(Exercise set)
a) Set down, word for word, the part of the piece on sound signals that begins at the words "The problem is" and stops after "even need ML?".
b) In the piece on sound signals below, what two parts can sound waves be broken down into?

(Text to read)

By Lom Seunbane, Chief Strategy Officer
Most of us remember from high school that sounds are just movements of compressed air that travel to our ears. If we dig a little more into our high school science memories we might even remember that sounds are waves (those aforementioned air compressions) that can travel as long as they have a medium. In the realm of digital technology, much research and development has been made into how to best recreate those real sounds as digital signals. At MBS, we recently ran across a project that required us to take it a step further and ask if it is possible to distinguish and categorize different sounds.
The problem is challenging but there are some precedents that we have to guide us. Many researchers have used machine learning (ML) to identify bird calls, separate human voices, and recognize speech patterns. So how is sound identification done and why does it even need ML?
Sound Signals
Before we tackle that problem, let’s first learn a bit about digital sound signals. At its core, sound waves can be broken down into two parts: frequency and amplitude. Those waves then need to be converted into computer (binary) data in order to put them on CDs (if we’re still using them) or any other medium and then have it play and travel through your preferred output (headphones or speakers) into your ears. In essence, you take real sound, convert it into a digital signal, and then convert it back into real sound. For obvious reasons, many people in the music industry want to ensure high fidelity to the original sound source.

(Recorded information)
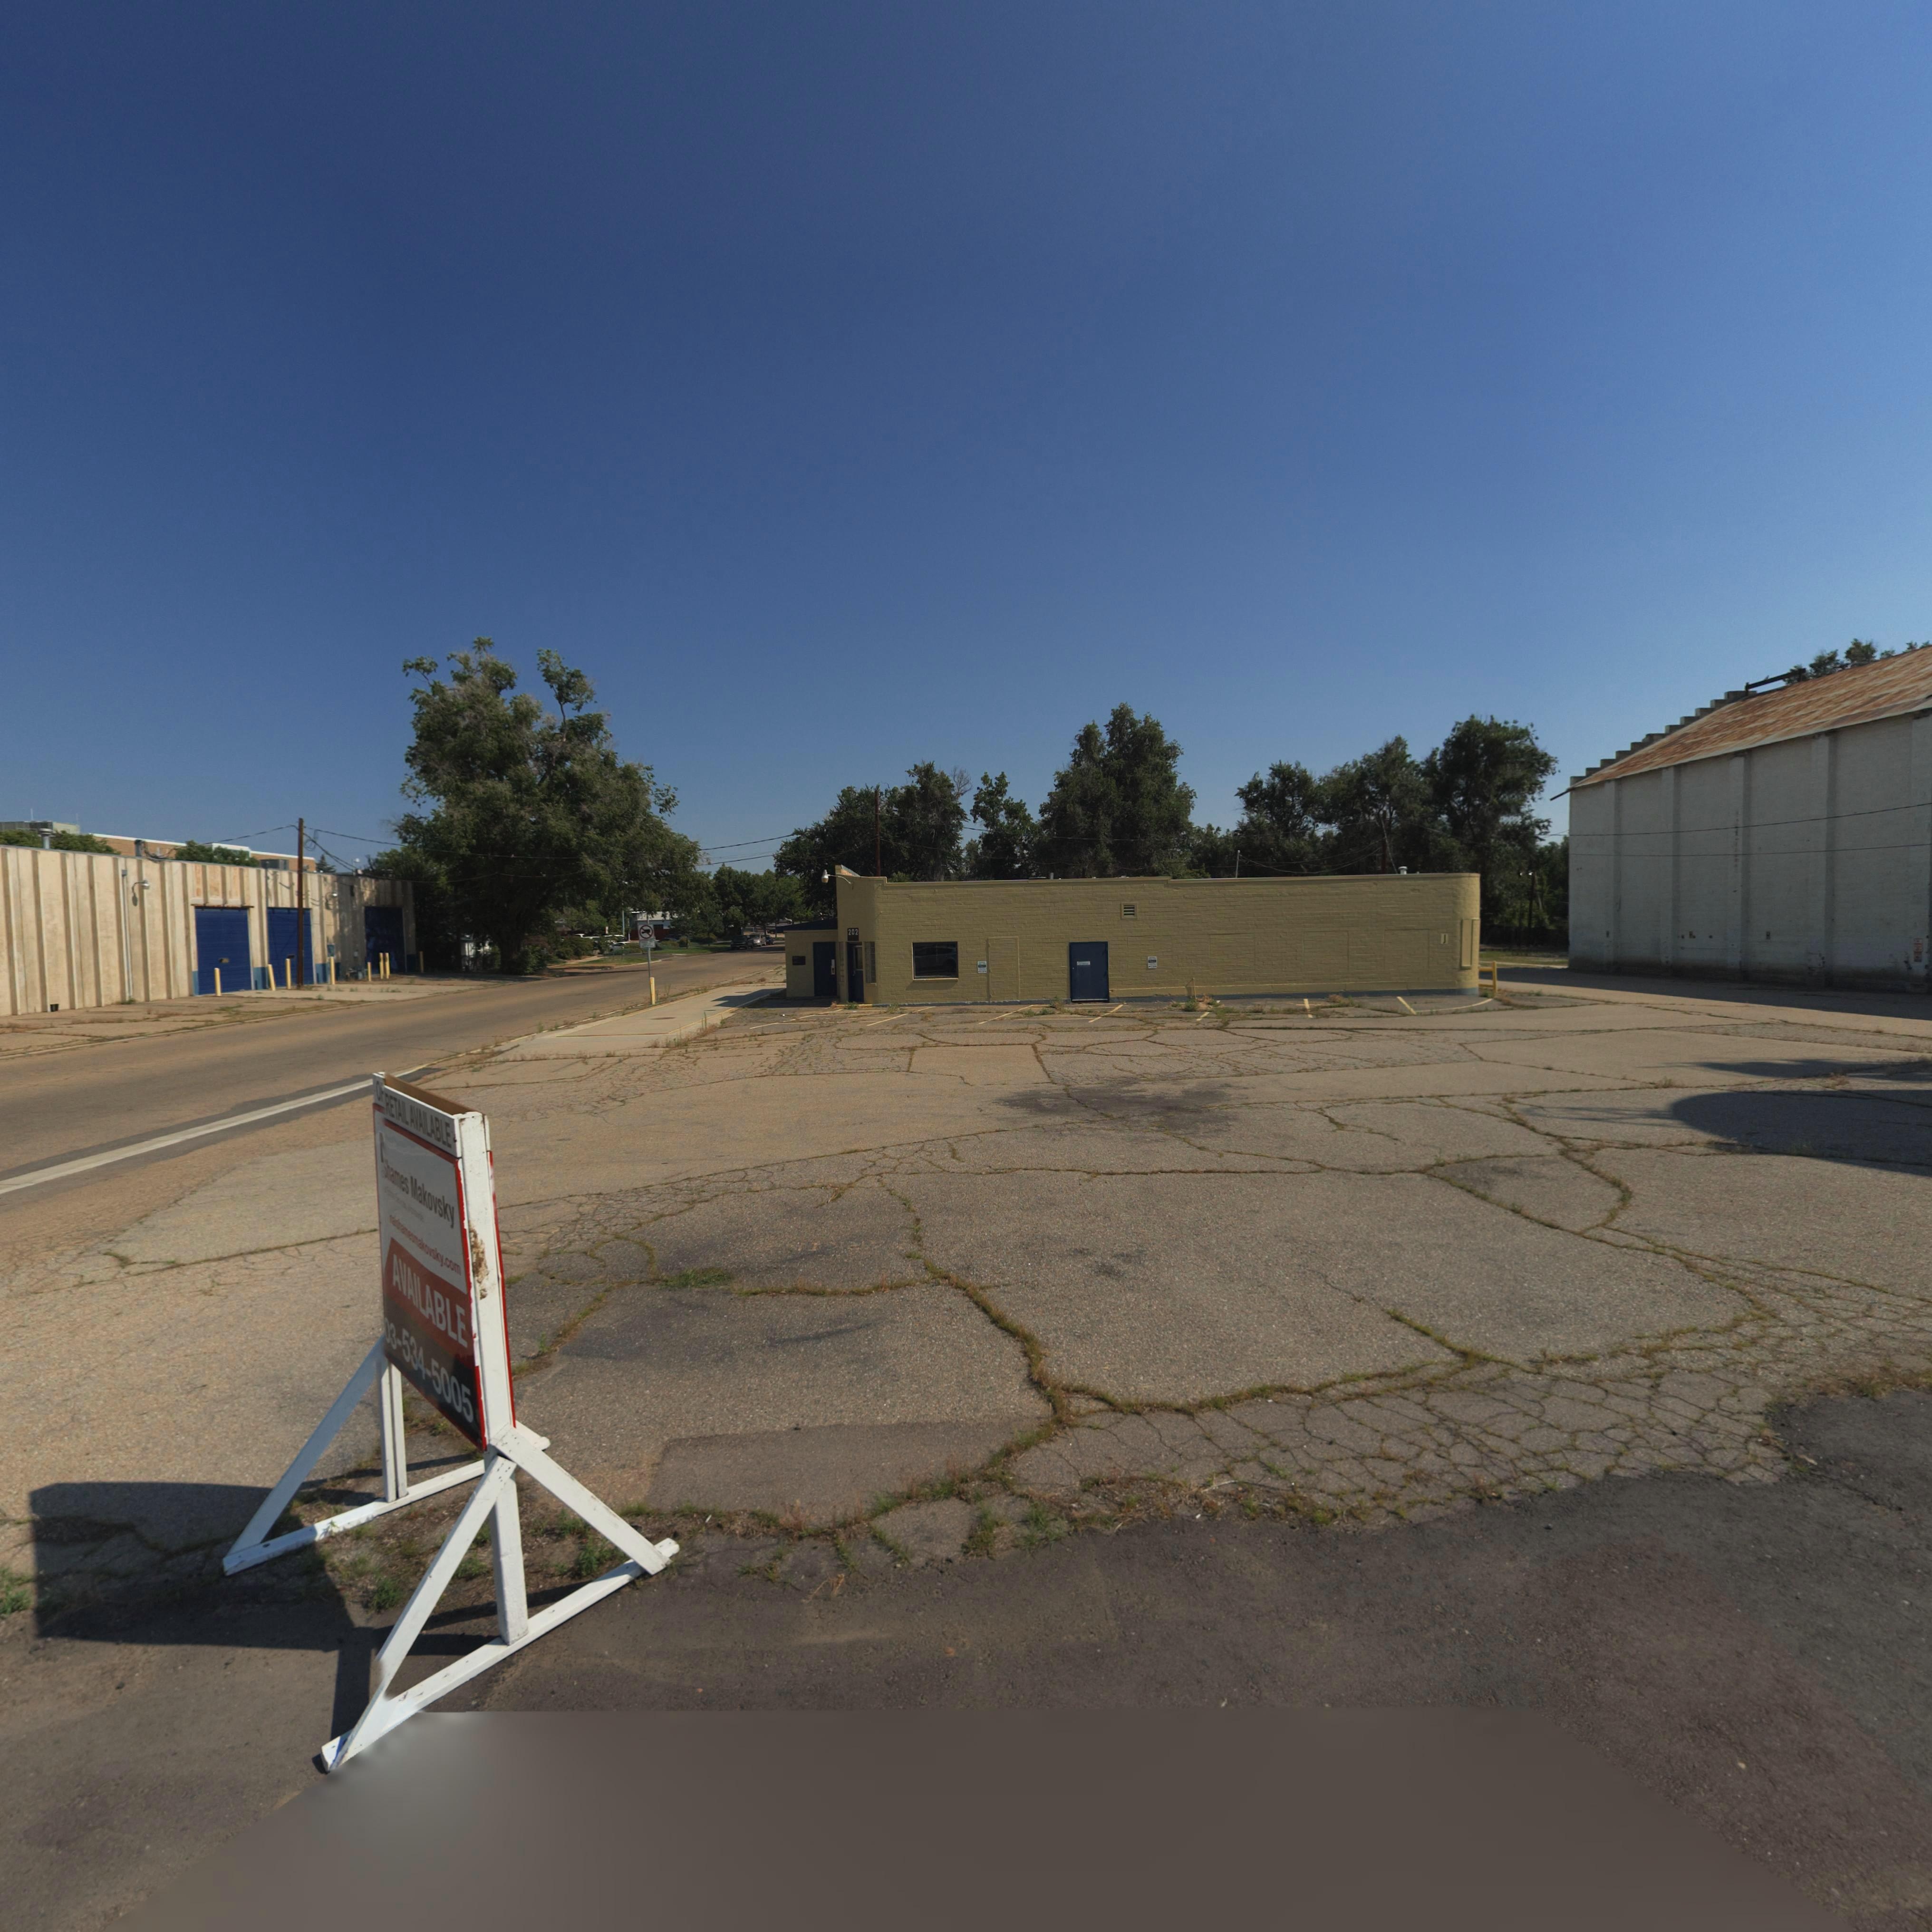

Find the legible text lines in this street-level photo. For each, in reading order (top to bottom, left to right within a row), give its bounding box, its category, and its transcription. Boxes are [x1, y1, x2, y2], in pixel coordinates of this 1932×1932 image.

[848, 928, 858, 936] StreetNumber: 202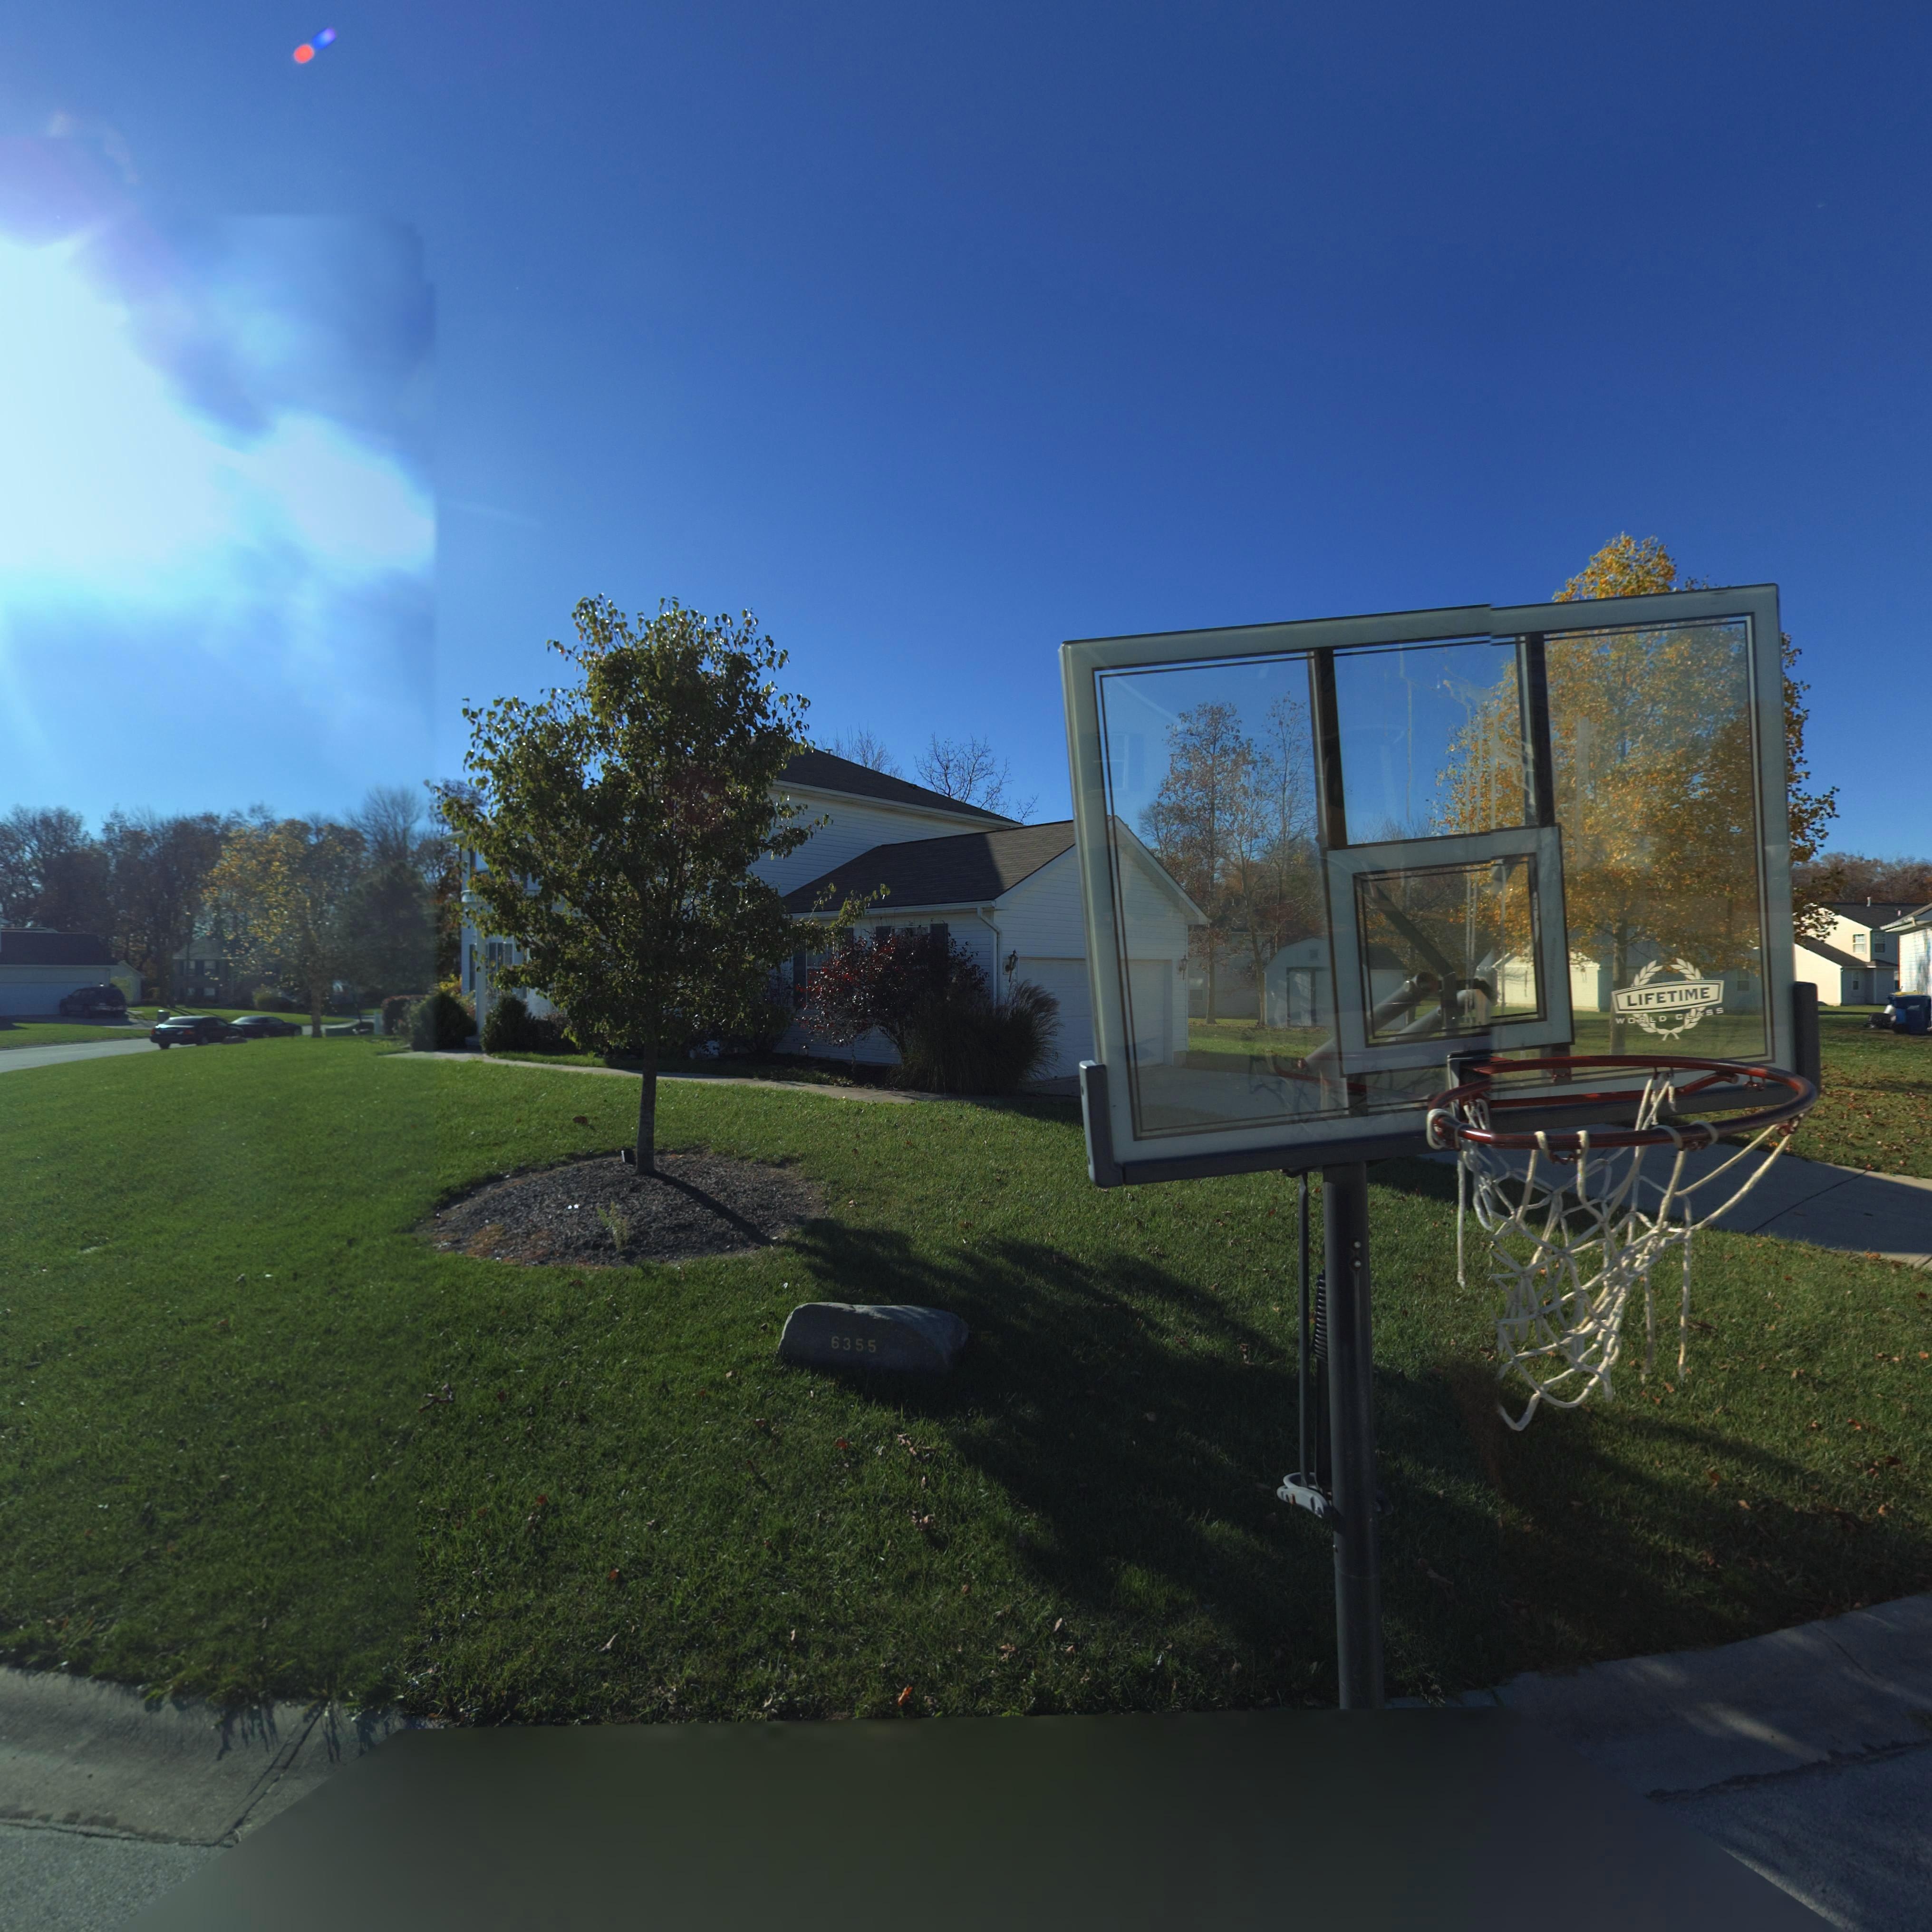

(Written answers)
a)
The problem is challenging but there are some precedents that we have to guide us. Many researchers have used machine learning (ML) to identify bird calls, separate human voices, and recognize speech patterns. So how is sound identification done and why does it even need ML?

b) Frequency and amplitude.